Yuki Bhambri, Albano Olivetti rally to win doubles title in Swiss Open
Indian tennis player Yuki Bhambri and his French partner Albano Olivetti won the Swiss Open 2024 doubles event after a come-from-behind victory against the French pair of Fabrice Martin and Ugo Humbert in the final.
This is the second ATP Tour title of the year for the Indo-French pair. Bhambri and Olivetti also won the Bavarian International Tennis Championships in Munich in April.
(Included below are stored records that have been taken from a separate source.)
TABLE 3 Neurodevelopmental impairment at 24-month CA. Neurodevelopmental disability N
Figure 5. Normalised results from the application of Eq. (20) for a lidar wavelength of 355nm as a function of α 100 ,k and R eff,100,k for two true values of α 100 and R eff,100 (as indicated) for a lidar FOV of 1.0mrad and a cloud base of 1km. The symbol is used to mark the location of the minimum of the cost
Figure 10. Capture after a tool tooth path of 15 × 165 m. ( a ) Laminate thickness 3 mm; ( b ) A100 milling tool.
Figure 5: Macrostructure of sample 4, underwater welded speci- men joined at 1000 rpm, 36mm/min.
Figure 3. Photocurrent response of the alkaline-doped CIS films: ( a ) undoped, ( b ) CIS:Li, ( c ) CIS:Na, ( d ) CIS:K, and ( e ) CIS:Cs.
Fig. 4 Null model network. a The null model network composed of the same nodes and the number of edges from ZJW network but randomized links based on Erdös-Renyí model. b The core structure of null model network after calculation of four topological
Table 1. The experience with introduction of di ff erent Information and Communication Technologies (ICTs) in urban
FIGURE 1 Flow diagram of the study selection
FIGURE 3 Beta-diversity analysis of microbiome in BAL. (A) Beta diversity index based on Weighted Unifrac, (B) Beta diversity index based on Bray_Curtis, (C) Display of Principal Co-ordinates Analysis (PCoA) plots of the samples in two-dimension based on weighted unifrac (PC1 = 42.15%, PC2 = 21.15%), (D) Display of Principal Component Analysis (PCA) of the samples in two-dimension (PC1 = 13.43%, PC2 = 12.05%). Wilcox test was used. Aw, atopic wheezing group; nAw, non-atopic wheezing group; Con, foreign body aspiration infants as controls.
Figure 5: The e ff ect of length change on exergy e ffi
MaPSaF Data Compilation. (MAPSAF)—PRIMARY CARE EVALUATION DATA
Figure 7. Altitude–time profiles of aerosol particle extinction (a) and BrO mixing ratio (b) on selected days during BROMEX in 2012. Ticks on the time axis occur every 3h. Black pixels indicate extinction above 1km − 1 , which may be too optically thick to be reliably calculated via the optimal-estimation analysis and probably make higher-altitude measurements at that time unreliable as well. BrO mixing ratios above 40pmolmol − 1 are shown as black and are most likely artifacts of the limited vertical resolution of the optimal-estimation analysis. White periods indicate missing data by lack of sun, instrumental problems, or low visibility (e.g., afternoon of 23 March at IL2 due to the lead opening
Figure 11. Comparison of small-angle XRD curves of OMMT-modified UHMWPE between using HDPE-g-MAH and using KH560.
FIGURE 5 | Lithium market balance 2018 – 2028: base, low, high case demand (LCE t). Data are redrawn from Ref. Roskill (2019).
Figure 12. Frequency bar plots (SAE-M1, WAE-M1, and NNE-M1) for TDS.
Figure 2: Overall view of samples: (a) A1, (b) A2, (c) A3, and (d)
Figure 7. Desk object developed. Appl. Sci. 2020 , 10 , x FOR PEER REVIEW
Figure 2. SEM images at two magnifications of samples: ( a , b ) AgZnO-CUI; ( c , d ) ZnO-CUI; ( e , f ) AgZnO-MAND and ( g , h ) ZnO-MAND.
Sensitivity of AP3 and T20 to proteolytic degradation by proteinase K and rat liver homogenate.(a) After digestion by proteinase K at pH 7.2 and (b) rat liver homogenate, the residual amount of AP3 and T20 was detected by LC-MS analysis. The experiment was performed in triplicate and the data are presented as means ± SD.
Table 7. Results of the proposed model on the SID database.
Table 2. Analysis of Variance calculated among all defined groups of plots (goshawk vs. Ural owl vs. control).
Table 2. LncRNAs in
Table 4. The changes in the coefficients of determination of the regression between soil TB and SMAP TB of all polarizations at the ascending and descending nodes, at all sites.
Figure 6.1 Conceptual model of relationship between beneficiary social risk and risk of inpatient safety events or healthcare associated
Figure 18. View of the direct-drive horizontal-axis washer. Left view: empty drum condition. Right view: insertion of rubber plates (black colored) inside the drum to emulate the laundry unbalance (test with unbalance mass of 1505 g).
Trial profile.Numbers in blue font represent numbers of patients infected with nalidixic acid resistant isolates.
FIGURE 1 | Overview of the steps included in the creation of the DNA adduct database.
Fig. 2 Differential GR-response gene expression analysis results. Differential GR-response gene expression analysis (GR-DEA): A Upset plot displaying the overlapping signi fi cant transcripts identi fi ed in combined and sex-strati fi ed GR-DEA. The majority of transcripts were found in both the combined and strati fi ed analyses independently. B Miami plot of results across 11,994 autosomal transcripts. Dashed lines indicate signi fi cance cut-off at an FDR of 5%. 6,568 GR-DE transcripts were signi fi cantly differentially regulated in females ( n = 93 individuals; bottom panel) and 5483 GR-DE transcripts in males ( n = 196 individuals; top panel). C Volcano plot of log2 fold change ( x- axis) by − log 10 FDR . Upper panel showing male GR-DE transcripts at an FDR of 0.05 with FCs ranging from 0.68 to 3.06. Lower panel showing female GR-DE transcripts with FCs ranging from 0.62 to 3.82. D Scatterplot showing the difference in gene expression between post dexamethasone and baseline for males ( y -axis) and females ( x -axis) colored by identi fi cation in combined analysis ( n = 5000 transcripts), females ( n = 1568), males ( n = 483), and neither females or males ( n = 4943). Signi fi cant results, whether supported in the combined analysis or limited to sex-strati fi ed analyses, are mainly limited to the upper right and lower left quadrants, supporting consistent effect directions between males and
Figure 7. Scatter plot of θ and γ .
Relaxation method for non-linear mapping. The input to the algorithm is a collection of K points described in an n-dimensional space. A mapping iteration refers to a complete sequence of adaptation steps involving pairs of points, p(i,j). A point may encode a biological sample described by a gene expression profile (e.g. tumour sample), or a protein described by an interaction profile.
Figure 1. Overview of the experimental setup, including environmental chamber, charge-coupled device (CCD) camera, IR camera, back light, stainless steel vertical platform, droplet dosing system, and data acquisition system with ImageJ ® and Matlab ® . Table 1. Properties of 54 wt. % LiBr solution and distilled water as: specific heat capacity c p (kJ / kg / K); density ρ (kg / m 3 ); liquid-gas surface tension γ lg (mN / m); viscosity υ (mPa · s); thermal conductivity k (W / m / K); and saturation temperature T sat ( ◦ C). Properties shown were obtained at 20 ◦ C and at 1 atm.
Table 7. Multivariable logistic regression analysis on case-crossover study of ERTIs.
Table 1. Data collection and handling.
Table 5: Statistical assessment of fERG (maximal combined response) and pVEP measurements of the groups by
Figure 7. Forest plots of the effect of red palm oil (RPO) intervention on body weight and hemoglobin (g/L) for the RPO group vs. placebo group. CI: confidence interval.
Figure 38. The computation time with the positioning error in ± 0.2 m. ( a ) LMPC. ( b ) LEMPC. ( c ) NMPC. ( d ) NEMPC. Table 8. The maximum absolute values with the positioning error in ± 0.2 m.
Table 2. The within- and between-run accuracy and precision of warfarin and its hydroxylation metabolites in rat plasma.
Bhambri and Olivetti, seeded third in the ATP 250 tournament, took 69 minutes to defeat their unseeded opponents 3-6, 6-3, 10-6 at the Roy Emerson Arena in Gstaad, according to the Olympic press release on Sunday. Martin and Humbert asserted early dominance by breaking their opponents’ serve in the fourth game, which proved decisive as the all-French pair went on to win the set 6-3. Bhambri and Olivetti pulled things back in the second set with some clinical service games, not conceding a point during their first three service games and applying pressure on their opponents, the press release added.
Their discipline bore fruit in the sixth game, where they won a crucial break. Bhambri and Olivetti held their next two serves to take the match into a 10-point tiebreaker.
Both pairs began the tiebreak well, but Bhambri and Olivetti continued to impress with their returns and raced away to a five-point lead before closing out the contest. This was Bhambri and Olivetti’s third final on the ATP Tour this year. They won the Bavarian International doubles title by defeating the German pair Andreas Mies and Jan-Lennard Struff in straight sets but lost the Lyon Open final in May to Finland’s Harri Heliovaara and Great Britain’s Henry Patten.
Overall, this was Bhambri’s third title on the ATP Tour. He won his first title on the ATP Tour in 2023 alongside Lloyd Harris at the Mallorca Championships in Spain. The Indian tennis player and his French partner also competed at the French Open and Wimbledon Grand Slams this year but bowed out in the first round and the second round, respectively.